If you have a Windows-based PC and you would like to boot an alternate operating system (most commonly, Linux), here’s a bit of advice: DON’T SETUP A DUAL BOOT PARTITION!
These setups are messy, complicated, and can cause technical issues down-the-road. I have over the years, had to disentangle and repair such setups for many people who regretted their decision to dual-boot soon after I presented a couple of much more viable options.
What I suggest instead is ether:
1. Use a piece of virtualization software like VirtualBox (free, slightly sucky) or VMWare (not free, much better) to create a VM to run your guest operating system (less preferable)
2. Install an alternate operating system on an external drive and perform a slight modification of your BIOS setup to permit selecting your boot device on startup (more preferable)
With the precipitous drop in price of HDDs, the advent of USB 3.0, and the availability of eSATA connectivity devices, there is NO reason to setup a complicated, problem-prone dual-boot system.

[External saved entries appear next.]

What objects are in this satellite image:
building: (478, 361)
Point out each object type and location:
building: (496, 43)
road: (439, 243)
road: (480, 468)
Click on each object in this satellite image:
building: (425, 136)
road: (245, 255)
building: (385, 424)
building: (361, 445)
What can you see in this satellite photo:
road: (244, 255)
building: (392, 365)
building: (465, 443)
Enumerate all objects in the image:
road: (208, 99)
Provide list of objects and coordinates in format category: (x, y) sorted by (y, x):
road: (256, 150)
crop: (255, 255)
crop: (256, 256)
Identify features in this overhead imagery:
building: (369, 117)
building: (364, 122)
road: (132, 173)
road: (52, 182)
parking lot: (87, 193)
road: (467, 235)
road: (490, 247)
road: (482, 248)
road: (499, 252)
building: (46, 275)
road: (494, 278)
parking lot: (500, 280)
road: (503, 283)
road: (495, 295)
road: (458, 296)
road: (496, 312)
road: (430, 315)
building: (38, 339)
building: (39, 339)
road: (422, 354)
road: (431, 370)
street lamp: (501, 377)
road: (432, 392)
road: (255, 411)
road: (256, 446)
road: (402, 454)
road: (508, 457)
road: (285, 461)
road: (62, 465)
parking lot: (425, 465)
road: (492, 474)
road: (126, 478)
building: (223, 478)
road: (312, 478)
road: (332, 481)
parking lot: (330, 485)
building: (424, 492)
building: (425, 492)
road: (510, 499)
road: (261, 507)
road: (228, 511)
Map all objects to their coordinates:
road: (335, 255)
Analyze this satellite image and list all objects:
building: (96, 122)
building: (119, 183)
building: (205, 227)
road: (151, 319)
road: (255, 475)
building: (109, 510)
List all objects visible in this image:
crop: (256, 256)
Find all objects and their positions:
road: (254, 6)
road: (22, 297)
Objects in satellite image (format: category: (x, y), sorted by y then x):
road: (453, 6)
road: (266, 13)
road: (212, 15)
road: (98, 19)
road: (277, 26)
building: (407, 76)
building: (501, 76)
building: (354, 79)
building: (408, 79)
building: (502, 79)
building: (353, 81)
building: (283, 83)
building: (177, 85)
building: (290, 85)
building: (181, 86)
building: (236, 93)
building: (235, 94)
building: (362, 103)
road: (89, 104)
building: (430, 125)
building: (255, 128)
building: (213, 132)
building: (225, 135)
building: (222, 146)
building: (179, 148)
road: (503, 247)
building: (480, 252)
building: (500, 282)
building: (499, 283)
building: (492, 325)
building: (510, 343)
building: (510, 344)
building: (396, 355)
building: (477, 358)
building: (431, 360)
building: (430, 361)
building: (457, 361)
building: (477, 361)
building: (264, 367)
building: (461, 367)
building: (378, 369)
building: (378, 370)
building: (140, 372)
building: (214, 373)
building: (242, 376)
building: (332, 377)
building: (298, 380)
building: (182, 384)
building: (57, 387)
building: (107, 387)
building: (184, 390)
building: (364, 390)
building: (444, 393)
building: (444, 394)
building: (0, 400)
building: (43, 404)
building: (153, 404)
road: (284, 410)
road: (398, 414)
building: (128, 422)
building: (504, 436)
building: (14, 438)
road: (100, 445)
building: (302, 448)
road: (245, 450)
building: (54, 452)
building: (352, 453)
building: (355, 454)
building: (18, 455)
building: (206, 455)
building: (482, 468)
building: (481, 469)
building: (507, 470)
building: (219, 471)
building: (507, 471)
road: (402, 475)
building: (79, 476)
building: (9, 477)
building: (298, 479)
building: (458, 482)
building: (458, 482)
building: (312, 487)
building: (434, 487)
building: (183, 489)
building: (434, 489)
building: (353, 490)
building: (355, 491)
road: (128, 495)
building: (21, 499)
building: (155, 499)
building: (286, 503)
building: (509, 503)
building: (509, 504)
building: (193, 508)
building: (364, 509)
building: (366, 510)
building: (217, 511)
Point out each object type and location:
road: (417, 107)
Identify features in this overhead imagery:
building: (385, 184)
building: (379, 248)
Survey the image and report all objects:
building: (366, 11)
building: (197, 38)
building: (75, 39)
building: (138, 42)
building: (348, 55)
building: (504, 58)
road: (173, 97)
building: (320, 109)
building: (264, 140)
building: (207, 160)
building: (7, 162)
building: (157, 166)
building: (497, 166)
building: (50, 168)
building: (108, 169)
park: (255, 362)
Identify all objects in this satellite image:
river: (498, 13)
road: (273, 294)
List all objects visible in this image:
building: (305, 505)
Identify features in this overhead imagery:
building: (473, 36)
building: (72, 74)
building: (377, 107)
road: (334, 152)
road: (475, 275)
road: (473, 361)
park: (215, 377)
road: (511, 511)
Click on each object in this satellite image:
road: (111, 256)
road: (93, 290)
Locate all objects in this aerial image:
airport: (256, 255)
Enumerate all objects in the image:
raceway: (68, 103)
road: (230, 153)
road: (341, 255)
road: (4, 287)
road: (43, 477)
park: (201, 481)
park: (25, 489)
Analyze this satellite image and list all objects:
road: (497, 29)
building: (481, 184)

If you really, really can’t afford (or scrounge-up) a decent external drive solution, use the first alternative. The main downside to that option is Windows is a memory hog, and virtualization takes resources, so guest OS performance will take a bit of a hit. On the plus side, it’s FREE, easy to manage your OS’s, and you can pop-in and out without rebooting.
An external drive setup with an alternate OS is ideal for those who want to utilize the full power of their desktop/workstation outside of Windows, and it can be done so that it performs brilliantly, and is quite affordable.